Abstract

Albert Eckhout’s twenty-one paintings, signed and dated 1641-1643, kept at the National Museum of Denmark, has stirred much speculation as to their making, meaning, and function. Eight impressive larger-than-life depictions of native Brazilian inhabitants and a huge dancing scene of the Tarairiu Indians were presented as gifts to the Danish King Frederik III (1609-1670) in 1654, together with twelve almost square still lifes of exotic fruits and vegetables from Brazil. The present was from the initiator of the paintings, Johan Maurits van Nassau-Siegen (1604-1679), the governor of the Dutch possessions in north-eastern Brazil. Following on the archival, historical and technical reports that have been presented over the years, a re-evaluation of the technical examinations combined with new comparative research points to a more complex genesis of the paintings. The canvases and ground layers suggest that the tall single-figure pieces were made in one batch, while the large dancing scene and the still-lifes were prepared in a small number of separate batches. Infrared imaging visualises different approaches in paint handling within the group of nine figure pieces. The working up of the final paint layer in the faces of the figures has been approached in two different ways, either opaquely or with semi-transparent layers in the shadow areas. Idiosyncratic manners of rendering the eyes complement these findings and reveal details hardly studied so far. The article concludes that the Tupi man, the Black man, and the Mulatto man are painted in a different and more transparent technique. Further, the manner of mixing black paint with white to render a nuanced whiteness of the eyes of the three figures, is not found in any of the other six paintings. These tall figures were painted by another hand than Eckhout, and most probably someone active in Jacob van Campen’s large Randenbroek workshop in Amersfoort. Here, together with the still anonymous painter, Eckhout completed the impressive series of large Brazilian figures and twelve still lifes around 1647-1650. This research exemplifies the seventeenth-century collaborative practice of working on larger commissions, yet all the works continue to demonstrate Eckhout’s legacy and how studies from his Brazilian sojourn were used by a larger community of artists in the Netherlands to satisfy the need for exotic images of the time.

§ What to work on: Copy out the full abstract on Albert Eckhout's Brazilian paintings word for word.

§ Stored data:
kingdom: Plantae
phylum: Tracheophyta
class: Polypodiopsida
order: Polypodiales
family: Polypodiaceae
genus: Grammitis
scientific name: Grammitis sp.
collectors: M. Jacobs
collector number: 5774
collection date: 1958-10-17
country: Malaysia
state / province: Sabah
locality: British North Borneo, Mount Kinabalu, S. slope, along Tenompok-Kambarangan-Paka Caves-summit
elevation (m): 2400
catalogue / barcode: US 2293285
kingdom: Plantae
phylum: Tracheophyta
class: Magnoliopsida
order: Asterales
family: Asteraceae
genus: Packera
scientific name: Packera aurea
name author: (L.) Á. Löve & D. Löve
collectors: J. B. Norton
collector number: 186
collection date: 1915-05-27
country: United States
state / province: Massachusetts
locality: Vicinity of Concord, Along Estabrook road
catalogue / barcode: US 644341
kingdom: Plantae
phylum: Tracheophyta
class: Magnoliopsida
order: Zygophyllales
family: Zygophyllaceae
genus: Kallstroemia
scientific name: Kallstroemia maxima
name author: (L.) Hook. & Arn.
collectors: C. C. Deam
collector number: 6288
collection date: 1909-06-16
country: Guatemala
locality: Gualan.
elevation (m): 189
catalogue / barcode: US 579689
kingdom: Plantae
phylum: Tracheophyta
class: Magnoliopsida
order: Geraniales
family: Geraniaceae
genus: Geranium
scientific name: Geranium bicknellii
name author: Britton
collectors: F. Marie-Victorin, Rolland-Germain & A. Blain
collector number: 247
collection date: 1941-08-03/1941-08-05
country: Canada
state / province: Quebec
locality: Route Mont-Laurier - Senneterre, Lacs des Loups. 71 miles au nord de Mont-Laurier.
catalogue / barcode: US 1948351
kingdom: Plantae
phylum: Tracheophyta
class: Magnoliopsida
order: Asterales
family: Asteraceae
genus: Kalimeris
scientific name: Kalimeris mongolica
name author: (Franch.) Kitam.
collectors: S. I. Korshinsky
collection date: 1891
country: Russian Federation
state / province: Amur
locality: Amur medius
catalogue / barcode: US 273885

§ Answer for this exercise:
Abstract

Albert Eckhout’s twenty-one paintings, signed and dated 1641-1643, kept at the National Museum of Denmark, has stirred much speculation as to their making, meaning, and function. Eight impressive larger-than-life depictions of native Brazilian inhabitants and a huge dancing scene of the Tarairiu Indians were presented as gifts to the Danish King Frederik III (1609-1670) in 1654, together with twelve almost square still lifes of exotic fruits and vegetables from Brazil. The present was from the initiator of the paintings, Johan Maurits van Nassau-Siegen (1604-1679), the governor of the Dutch possessions in north-eastern Brazil. Following on the archival, historical and technical reports that have been presented over the years, a re-evaluation of the technical examinations combined with new comparative research points to a more complex genesis of the paintings. The canvases and ground layers suggest that the tall single-figure pieces were made in one batch, while the large dancing scene and the still-lifes were prepared in a small number of separate batches. Infrared imaging visualises different approaches in paint handling within the group of nine figure pieces. The working up of the final paint layer in the faces of the figures has been approached in two different ways, either opaquely or with semi-transparent layers in the shadow areas. Idiosyncratic manners of rendering the eyes complement these findings and reveal details hardly studied so far. The article concludes that the Tupi man, the Black man, and the Mulatto man are painted in a different and more transparent technique. Further, the manner of mixing black paint with white to render a nuanced whiteness of the eyes of the three figures, is not found in any of the other six paintings. These tall figures were painted by another hand than Eckhout, and most probably someone active in Jacob van Campen’s large Randenbroek workshop in Amersfoort. Here, together with the still anonymous painter, Eckhout completed the impressive series of large Brazilian figures and twelve still lifes around 1647-1650. This research exemplifies the seventeenth-century collaborative practice of working on larger commissions, yet all the works continue to demonstrate Eckhout’s legacy and how studies from his Brazilian sojourn were used by a larger community of artists in the Netherlands to satisfy the need for exotic images of the time.